▶ _SUPPLIED RECORDS_:
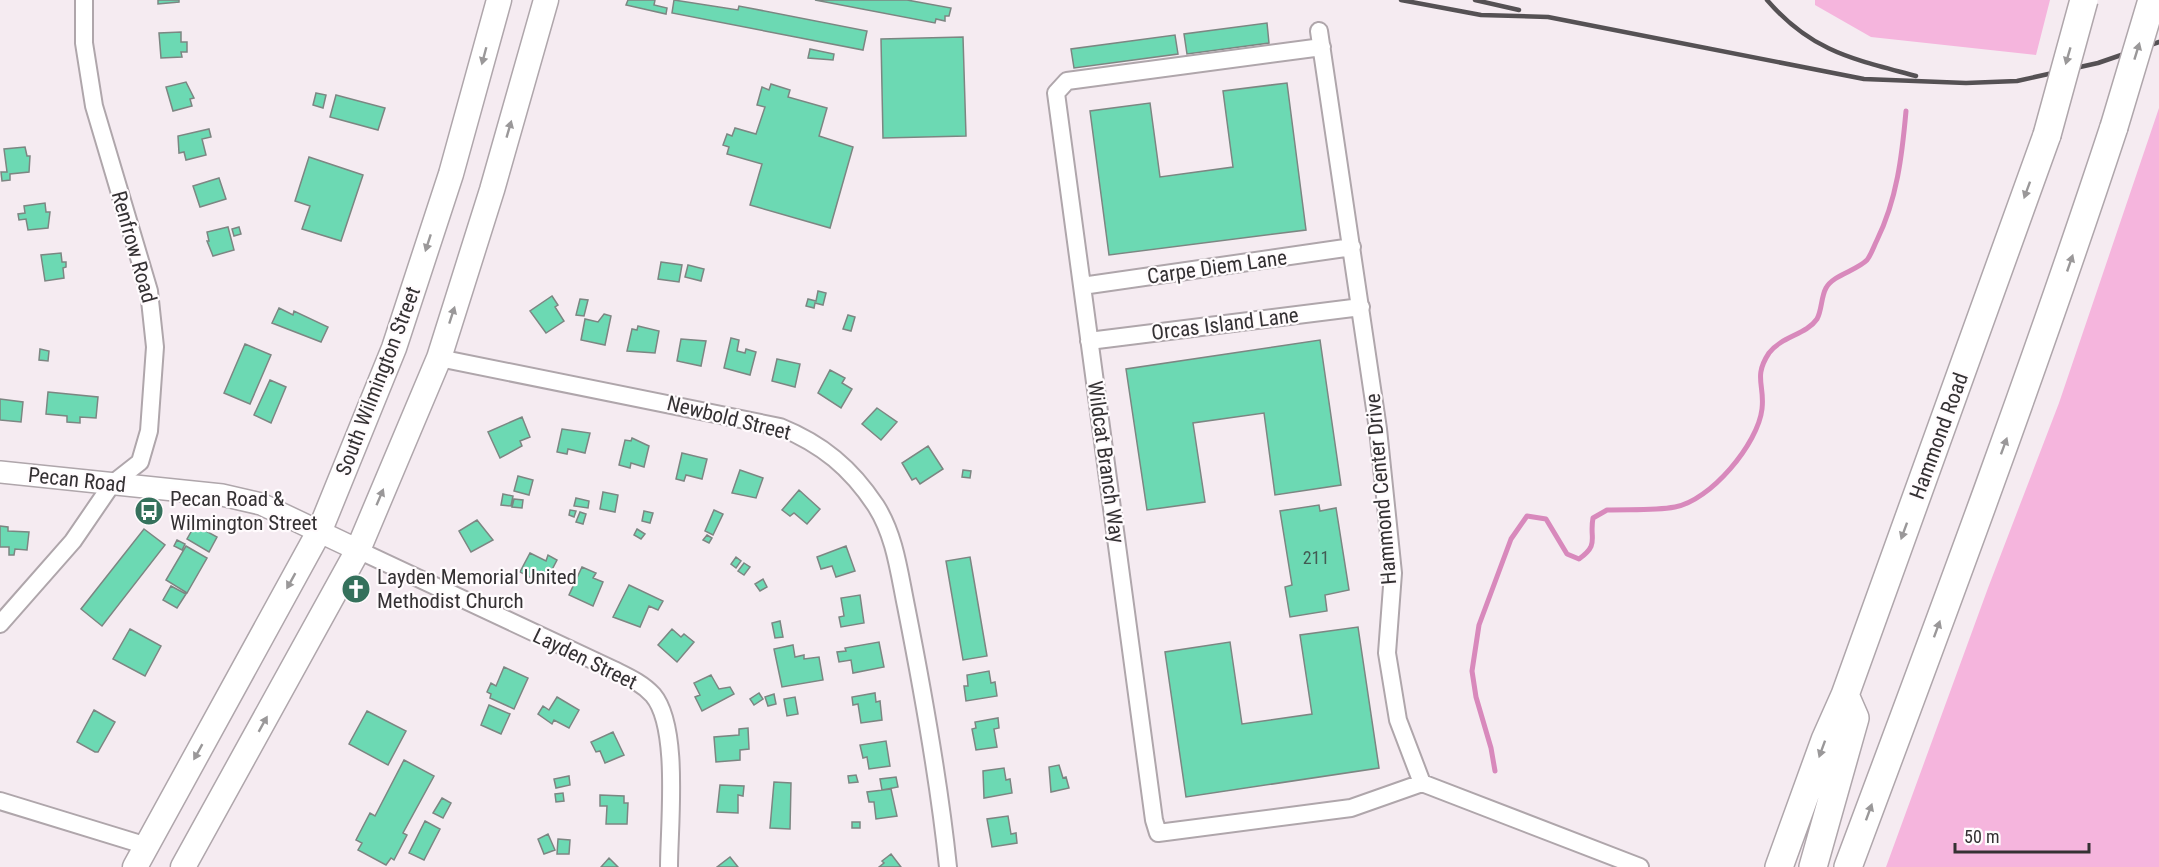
<svg xmlns="http://www.w3.org/2000/svg" width="2159" height="867" font-family="'Roboto Condensed',sans-serif">
<style>
.green{fill:#f5b5dd}
.lines{fill:none;stroke-linecap:round;stroke-linejoin:round}
.stream{stroke:#d889bc;stroke-width:5}
.building{fill:#6cd9b3;stroke:#7c8682;stroke-width:1.5}
.minor-casing{stroke:#afa6ab;stroke-width:20}
.tertiary-casing{stroke:#afa6ab;stroke-width:24}
.secondary-casing{stroke:#afa6ab;stroke-width:27}
.primary-casing{stroke:#afa6ab;stroke-width:30}
.minor{stroke:#fff;stroke-width:16}
.tertiary{stroke:#fff;stroke-width:21}
.secondary{stroke:#fff;stroke-width:24}
.primary{stroke:#fff;stroke-width:27}
.rail{stroke:#555154;stroke-width:4.5}
.primary-bridge-casing{stroke:#afa6ab;stroke-width:30;stroke-linecap:butt}
.primary-bridge{stroke:#fff;stroke-width:27}
.oneway{fill:#9a9899}
.labels{text-anchor:middle;stroke-width:4.5;stroke-linejoin:round;paint-order:stroke}
.number-label{font-size:18px;fill:#425b53}
.street-label{font-size:21px;fill:#343133;stroke:#fffbfd}
.poi-label{font-size:21px;fill:#343133;stroke:#fffbfd;text-anchor:start}
</style>
<rect width="100%" height="100%" fill="#f5ebf1"/>
<path class="green" d="M1815 0H2050L2036 55 1871 37 1815 5Z
M2159 108V867H1886L1988 588 2059 403Z"/>
<g class="lines">
<path class="stream" d="M1495 771 1491 748 1476 697 1472 671 1479 625 1511 539 1527 516 1546 519 1567 554 1579 559C1600 544 1589 539 1593 518L1607 510C1629 509 1653 511 1675 507 1710 501 1758 444 1762 409 1765 385 1753 377 1769 353 1782 336 1806 335 1817 319 1822 310 1821 297 1826 288 1833 275 1856 271 1867 260 1871 255 1874 246 1877 240 1897 199 1902 156 1906 111"/>
</g>
<path class="building" d="M158 0H179V2L158 4Z
M628 0H655L654 5 667 8 666 14 626 5Z
M674 0 738 10 739 6 867 31 863 50 672 13Z
M815 0H907L951 8 949 16H945V21L936 19 935 23Z
M1267 23 1269 43 1187 54 1184 34Z
M181 32V42H187V52H181L182 57 161 58 159 33Z
M1175 35 1178 54 1074 68 1071 49Z
M963 37 966 136 883 138 881 39Z
M810 49 834 54 833 60 808 58Z
M186 82 194 98 190 99 192 106 173 111 166 87Z
M1287 83 1306 230 1109 255 1090 111 1150 103 1160 177 1233 167 1223 91Z
M771 84 790 90 788 97 827 108 819 136 853 147 830 228 750 205 762 164 727 154 729 147 723 145 727 134 732 136 735 128 756 134 765 107 757 105 762 87 769 90Z
M316 93 326 95 323 108 313 105Z
M336 95 385 108 378 130 330 117Z
M209 129 211 137 202 139 206 155 186 160 184 152 179 153 178 136Z
M25 147 27 156H30L29 172 10 174V180L2 181 1 172H7L4 149Z
M309 157 363 175 341 241 302 229 310 206 295 201Z
M219 178 226 199 200 207 193 186Z
M45 203 46 212H50L48 228 28 230 26 219 19 220 18 214 25 213 24 206Z
M228 227 234 250 213 256 207 241H209L207 232Z
M239 227 241 234 234 236 232 229Z
M61 253 62 262H66V267L63 268 64 278 45 281 41 255Z
M661 262 682 265 679 282 658 279Z
M688 265 704 269 701 281 685 277Z
M818 291 826 293 823 305 815 303 814 308 806 306 808 299 816 301Z
M552 296 558 305 555 307 564 321 546 333 530 311Z
M580 299 588 300 584 316 576 315Z
M279 308 293 315 294 311 328 327 321 342 272 323Z
M604 314 611 316 605 345 581 340 585 319 598 322Z
M848 315 855 317 851 331 843 329Z
M638 326 659 331 655 353 627 351 632 329 637 330Z
M731 338 739 340 737 351 745 353 746 349 756 352 750 375 724 368Z
M681 339 706 341 701 366 677 361Z
M1320 340 1341 485 1275 495 1264 413 1193 423 1205 502 1147 510 1126 369Z
M245 344 271 355 250 404 224 393Z
M40 349 49 351 48 361 39 360Z
M777 359 800 364 795 387 772 381Z
M830 370 845 378 842 383 852 389 841 408 818 393Z
M270 380 286 387 271 423 254 415Z
M48 392 98 397 96 418 80 417V423L67 422V416L46 414Z
M0 399 23 402 21 422 0 420Z
M877 408 897 422 881 440 862 424Z
M522 417 530 437 520 441 522 446 500 458 488 432Z
M562 429 590 433 585 453 568 449 567 454 557 452Z
M632 438 649 446 644 467 631 463 630 468 619 465 625 440 631 441Z
M928 446 943 469 920 484 916 478 912 480 902 463Z
M682 453 707 459 702 479 686 475 684 481 676 479Z
M740 470 763 478 756 498 732 493Z
M963 470 971 471 970 478 962 477Z
M518 476 533 480 529 495 514 491Z
M799 490 820 509 807 524 794 513 790 516 782 510Z
M603 492 618 495 615 512 600 509Z
M503 494 513 496 511 506 501 505Z
M576 498 589 501 588 508 574 506Z
M514 499 523 500 522 508 512 507Z
M1319 505 1320 511 1336 508 1349 590 1325 595 1327 611 1290 617 1285 587 1292 585 1280 511Z
M570 510 576 511 574 517 569 515Z
M714 510 723 514 713 535 705 531Z
M644 511 653 513 650 523 642 521Z
M580 512 586 514 583 524 576 522Z
M477 520 493 540 471 552 459 531Z
M195 525 217 537 209 552 187 539Z
M0 526 8 527V531L29 532 27 550 15 549 14 555H9V547H0Z
M144 529 165 545 102 626 81 609Z
M637 529 645 534 641 539 634 535Z
M707 535 712 538 709 543 703 540Z
M177 540 185 544 182 550 174 546Z
M186 546 207 558 187 593 166 580Z
M846 546 855 571 836 577 832 566 821 569 817 557Z
M530 553 546 561 548 555 557 560 546 581 539 578 537 581 520 572Z
M736 557 741 561 736 568 731 564Z
M970 557 987 656 963 660 946 561Z
M744 563 750 567 744 575 738 571Z
M582 567 596 573 593 578 603 582 593 606 569 595Z
M763 579 767 587 760 591 755 584Z
M629 585 663 601 658 610 649 606 640 627 613 617Z
M171 586 186 594 177 608 163 600Z
M860 595 864 623 841 627 839 617 844 616 841 598Z
M780 621 783 637 775 638 772 623Z
M1358 627 1379 768 1186 797 1165 652 1230 642 1242 724 1312 714 1300 635Z
M130 629 161 646 145 676 113 659Z
M672 629 681 637 684 634 694 642 677 662 658 645Z
M879 642 884 667 853 673 851 660 839 662 837 652 846 651 845 648Z
M793 645 795 657 804 655V659L819 657 823 680 782 687 774 649Z
M504 667 528 678 514 709 490 698 491 694 487 692 491 683 496 686Z
M989 671 991 683 995 682 997 696 966 701 964 686H968L967 675Z
M711 675 719 689 730 687 734 694 702 711 695 697 700 695 694 683Z
M759 693 763 699 754 705 750 699Z
M875 693 876 702 880 701 882 720 861 723 858 704 853 705 852 697Z
M774 694 776 704 768 706 765 697Z
M557 697 579 710 569 728 554 720 552 724 538 714 543 706 549 710Z
M795 697 798 714 787 716 784 699Z
M489 705 510 714 501 734 481 725Z
M94 710 115 722 98 752H95L77 742Z
M367 711 406 731 388 765 349 744Z
M998 718 999 728 994 729 997 747 976 750 972 729 976 728 975 722Z
M748 728 749 749 740 750V760L716 762 714 737 739 735V729Z
M613 732 624 755 605 763 600 751 596 752 591 742Z
M886 741 890 766 869 769 867 757 863 758 860 745Z
M404 760 434 776 403 833 407 835 394 860 391 858 386 865 358 850 362 843 356 840 370 813 375 816Z
M1059 765 1063 778 1066 777 1069 788 1051 792 1049 767Z
M1004 768 1006 780 1010 779 1012 793 984 798 983 771Z
M856 775 858 782 849 783 848 776Z
M569 776 570 785 556 788 554 779Z
M896 777 898 787 882 790 880 779Z
M774 782 791 783 790 829 770 828Z
M720 785 744 786 743 796 738 795V813L717 812Z
M891 789 897 816 876 819 874 802H869L867 792Z
M563 793 564 801 556 802 555 794Z
M600 795 624 796V803H628L627 824H606L607 806H600Z
M442 798 451 803 443 818 433 813Z
M1008 816 1011 834 1016 833 1017 843 992 847 987 819Z
M425 821 440 829 424 860 409 853Z
M852 822H860V828H852Z
M548 834 555 850 544 854 538 839Z
M558 839 570 840 569 854H557Z
M891 854 901 867H879L884 863 882 861Z
M730 857 738 867H717Z
M609 858 618 867H601Z"/>
<g class="lines">
<g class="minor-casing">
<path id="minor" d="M1319 31 1378 429 1393 573 1387 653 1398 720 1422 783 1640 867
M1322 47 1067 81 1056 93 1154 820 1158 833 1351 808 1422 783
M1082 286 1352 247
M1089 341 1361 307
M439 358 780 427C822 444 851 468 876 506 895 536 899 572 906 606 923 692 939 780 948 867
M358 550 614 670C628 677 642 683 653 695 680 727 669 825 669 867
M0 624 73 541 112 484 140 462 149 431 155 347 149 291 94 106 84 43V0
M0 801 147 846"/>
</g>
<g class="tertiary-casing">
<path id="tertiary" d="M0 472 222 495 261 504 358 550"/>
</g>
<g class="secondary-casing">
<path id="secondary" d="M135 867 320 530 394 348 451 174 499 0
M183 867 358 550 439 358 492 190 546 0"/>
</g>
<g class="primary-casing">
<path id="primary" d="M1779 867 1825 740 1845 695 2047 135
M1813 867 1855 718 1845 695
M1848 867C1940 621 2032 376 2114 127"/>
</g>
<use href="#minor" class="minor"/>
<use href="#tertiary" class="tertiary"/>
<use href="#secondary" class="secondary"/>
<use href="#primary" class="primary"/>
<path class="rail" d="M1401 0 1481 15 1548 17 1864 79 1966 83 2017 81 2098 63 2159 42
M1475 0 1519 10
M1767 0C1812 52 1853 59 1916 76"/>
<g class="primary-bridge-casing">
<path id="primary-bridge" d="M2114 127 2152 0
M2047 135 2084 0"/>
</g>
<use href="#primary-bridge" class="primary-bridge"/>
</g>
<defs><path id="oneway-solid" d="M-6-.8H1V-3.2L6.5 0L1 3.2V.8H-6Z" transform="scale(1.5)"/></defs>
<g class="oneway">
<use href="#oneway-solid" transform="translate(2137 51) rotate(-73)"/>
<use href="#oneway-solid" transform="translate(484 56) rotate(105)"/>
<use href="#oneway-solid" transform="translate(2068 56) rotate(106)"/>
<use href="#oneway-solid" transform="translate(509 129) rotate(-74)"/>
<use href="#oneway-solid" transform="translate(2027 190) rotate(110)"/>
<use href="#oneway-solid" transform="translate(428 243) rotate(108)"/>
<use href="#oneway-solid" transform="translate(2070 263) rotate(-71)"/>
<use href="#oneway-solid" transform="translate(452 315) rotate(-72)"/>
<use href="#oneway-solid" transform="translate(2004 446) rotate(-70)"/>
<use href="#oneway-solid" transform="translate(380 497) rotate(-67)"/>
<use href="#oneway-solid" transform="translate(1904 531) rotate(110)"/>
<use href="#oneway-solid" transform="translate(291 581) rotate(119)"/>
<use href="#oneway-solid" transform="translate(1937 629) rotate(-70)"/>
<use href="#oneway-solid" transform="translate(263 724) rotate(-61)"/>
<use href="#oneway-solid" transform="translate(1822 749) rotate(110)"/>
<use href="#oneway-solid" transform="translate(198 752) rotate(119)"/>
<use href="#oneway-solid" transform="translate(1869 812) rotate(-70)"/>
</g>
<defs>
<g id="bus-disc" transform="scale(1.5)"><circle r="9.5" fill="#35715c" stroke="#fffbfd"/><path d="M-5-6H5V4H4V6H2V4H-2V6H-4V4H-5ZM-3.5-4V0h7V-4ZM-3.5 1.2v1.5H-2V1.2ZM2 1.2v1.5H3.5V1.2Z" fill="#fff"/></g>
<g id="church-disc" transform="scale(1.5)"><circle r="9.5" fill="#35715c" stroke="#fffbfd"/><path d="M-1.2-6h2.4v3.5h3.3v2.4h-3.3V6h-2.4V-.1h-3.3v-2.4h3.3Z" fill="#fff"/></g>
</defs>
<g fill-rule="evenodd">
<use href="#bus-disc" x="149" y="511"/>
<use href="#church-disc" x="356" y="589"/>
</g>
<g class="labels">
<g class="number-label">
<text x="1316" y="564">211</text>
</g>
<g class="street-label">
<text transform="translate(134 247) rotate(74)" y="7">Renfrow Road</text>
<text transform="translate(1217 267) rotate(-8)" y="7">Carpe Diem Lane</text>
<text transform="translate(1225 324) rotate(-7)" y="7">Orcas Island Lane</text>
<text transform="translate(378 381) rotate(-69)" y="7">South Wilmington Street</text>
<text transform="translate(729 418) rotate(14)" y="7">Newbold Street</text>
<text transform="translate(1939 436) rotate(-70)" y="7">Hammond Road</text>
<text transform="translate(1106 462) rotate(82)" y="7">Wildcat Branch Way</text>
<text transform="translate(77 480) rotate(6)" y="7">Pecan Road</text>
<text transform="translate(1381 489) rotate(-95)" y="7">Hammond Center Drive</text>
<text transform="translate(585 659) rotate(26)" y="7">Layden Street</text>
</g>
<g class="poi-label">
<text x="170" y="506">Pecan Road &amp;<tspan x="170" dy="24">Wilmington Street</tspan></text>
<text x="377" y="584">Layden Memorial United<tspan x="377" dy="24">Methodist Church</tspan></text>
</g>
</g>
<path d="M1955 843v9h134v-9" fill="none" stroke="#343133" stroke-width="3"/>
<text x="1964" y="843" font-size="18" fill="#343133" stroke="#fffbfd" stroke-width="4.5" paint-order="stroke">50 m</text>
</svg>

▶ _REQUIREMENT_: Each line in the entries above, starting at the line with "M504 667 528" and ending at the line with "M548 834 555 850 544 854 538 839Z", is to be printed exactly, and only those lines.

▶ _WRITTEN ANSWER_:
M504 667 528 678 514 709 490 698 491 694 487 692 491 683 496 686Z
M989 671 991 683 995 682 997 696 966 701 964 686H968L967 675Z
M711 675 719 689 730 687 734 694 702 711 695 697 700 695 694 683Z
M759 693 763 699 754 705 750 699Z
M875 693 876 702 880 701 882 720 861 723 858 704 853 705 852 697Z
M774 694 776 704 768 706 765 697Z
M557 697 579 710 569 728 554 720 552 724 538 714 543 706 549 710Z
M795 697 798 714 787 716 784 699Z
M489 705 510 714 501 734 481 725Z
M94 710 115 722 98 752H95L77 742Z
M367 711 406 731 388 765 349 744Z
M998 718 999 728 994 729 997 747 976 750 972 729 976 728 975 722Z
M748 728 749 749 740 750V760L716 762 714 737 739 735V729Z
M613 732 624 755 605 763 600 751 596 752 591 742Z
M886 741 890 766 869 769 867 757 863 758 860 745Z
M404 760 434 776 403 833 407 835 394 860 391 858 386 865 358 850 362 843 356 840 370 813 375 816Z
M1059 765 1063 778 1066 777 1069 788 1051 792 1049 767Z
M1004 768 1006 780 1010 779 1012 793 984 798 983 771Z
M856 775 858 782 849 783 848 776Z
M569 776 570 785 556 788 554 779Z
M896 777 898 787 882 790 880 779Z
M774 782 791 783 790 829 770 828Z
M720 785 744 786 743 796 738 795V813L717 812Z
M891 789 897 816 876 819 874 802H869L867 792Z
M563 793 564 801 556 802 555 794Z
M600 795 624 796V803H628L627 824H606L607 806H600Z
M442 798 451 803 443 818 433 813Z
M1008 816 1011 834 1016 833 1017 843 992 847 987 819Z
M425 821 440 829 424 860 409 853Z
M852 822H860V828H852Z
M548 834 555 850 544 854 538 839Z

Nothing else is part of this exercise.